- Reign: 1351–1378 CE
- Predecessor: Khengara
- Successor: Mahipala II
- Issue: Mahipala II, Satyaraja, Mokalasimha

Era name and dates
- Vikram Samvat: 1407–1435
- Dynasty: Chudasama dynasty
- Father: Khengara
- Religion: Hinduism

= Jayasimha I (Chudasama dynasty) =

Ra of Saurashtra (reign: 1351-1378 CE)

Jayasimha I (Note: Older chronology mentions him as Jayasimha II.) was a Chudasama king of Saurashtra region of western India who reigned from 1351 CE to 1378 CE (VS 1407 to VS 1435). His capital was at Junagadh.

==Reign==
Jayasimha I succeeded his father Khengara in 1351 CE. He is said in the Mandalika Kavya to have been victorious over his enemies but Mandalika Kavya is unreliable source. Delhi Sultan Muhammad bin Tughluq was succeeded by Firuz Shah Tughlaq when he died in 1351 CE. The country around Somnath and the sea-coast of Sorath continued to be under Delhi Sultanate but the Sultanate was weakened. Taking advantage of the situation, Jayasimha expelled Muslim thanadars appointed by the Sultanate from the region. Firuz Shah Tughluq's governor of Gujarat, Zafar Khan Farasi send an army. His commander Shams Khan defeated Jayasimha and appointed a thanadar.
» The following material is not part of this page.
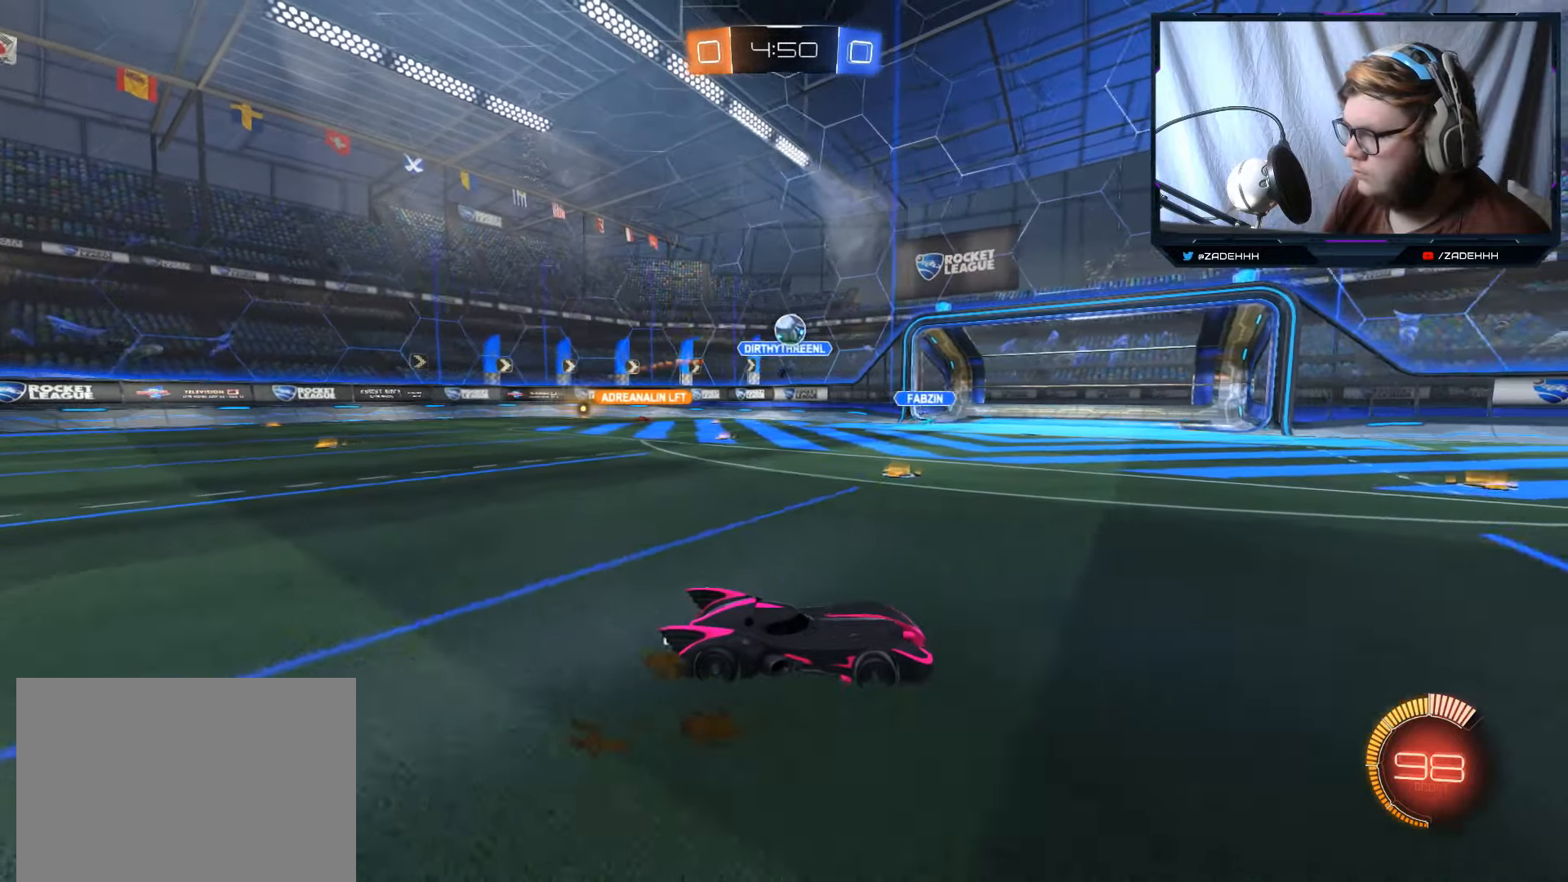
{"buttons": ["R2"], "left_stick": "right", "right_stick": "center", "events": [[133, "left_stick", "right"]]}
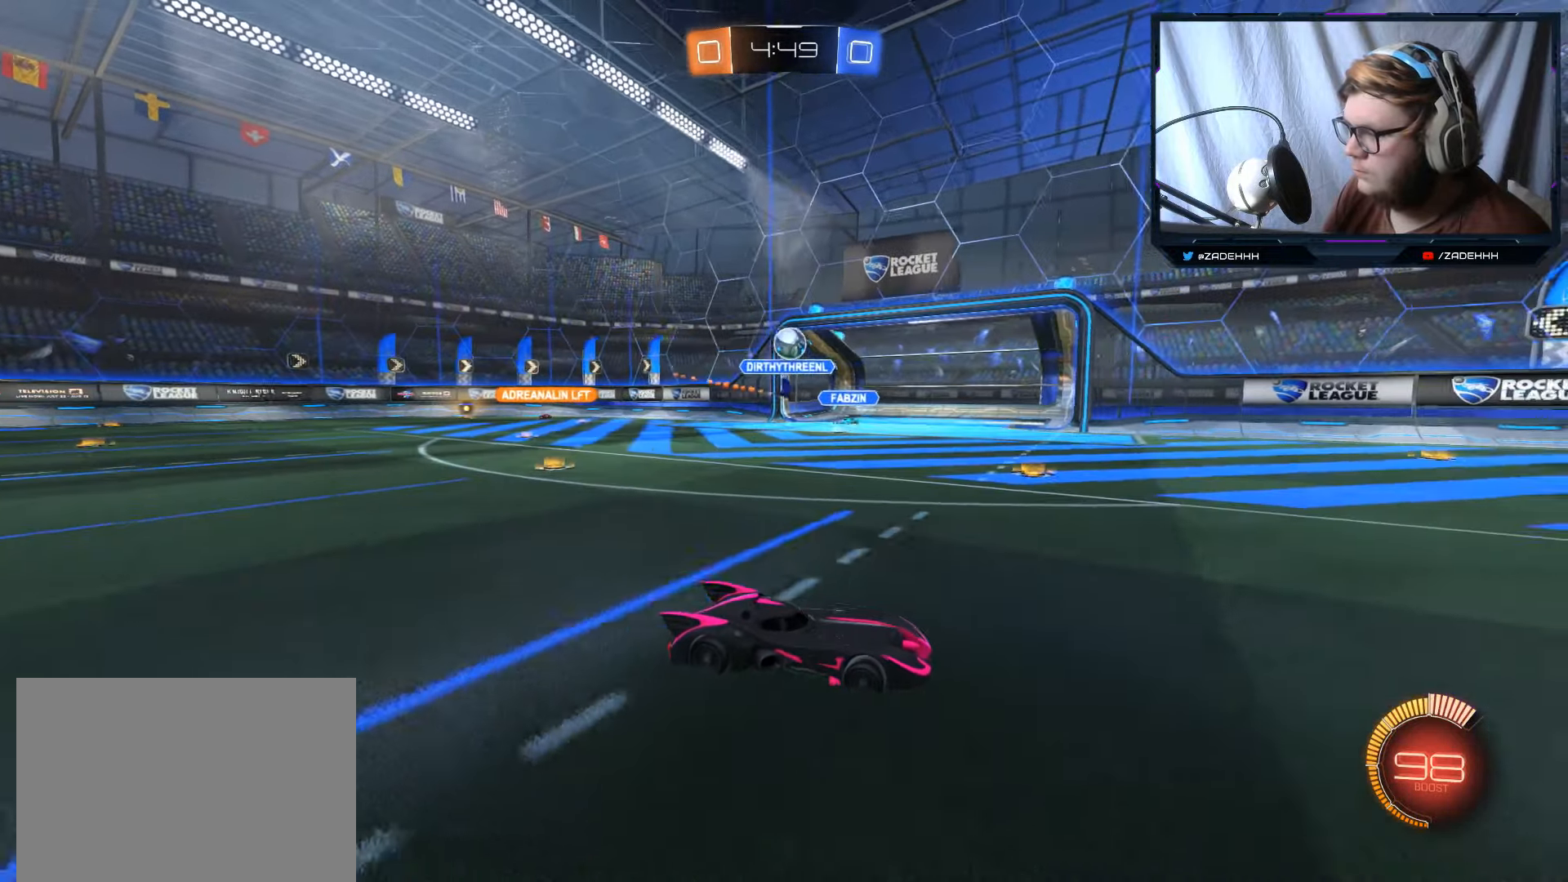
{"buttons": ["R2"], "left_stick": "center", "right_stick": "center", "events": [[67, "left_stick", "center"]]}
He is mentioned in the inscription (VS 1434/1377 CE) on paliya at Nagichana near Mangrol. So he must have regained the power. The paliya inscription (VS 1435/1378 CE) at Osa near Junagadh mentions that Junagadh was under thanadar named Mahamalik Muhammad Sadik and Raval Mahipaladeva. Jayasimha was succeeded by his son, Mahipala II. So he must have died in 1378 CE. His other sons were Satyaraja; mentioned in Sudavav inscription (VS 1437/1381 CE) at Mahuva, Bhavnagar; and Mokalasimha who succeeded Mahipala II.

Zafar Khan Farsi's another commander Malek Izzuddin Yahya attacked and defeated Mangrol chief Thakor Kumarapala died in the battle. Mangrol fell under the Sultanate (1368 CE).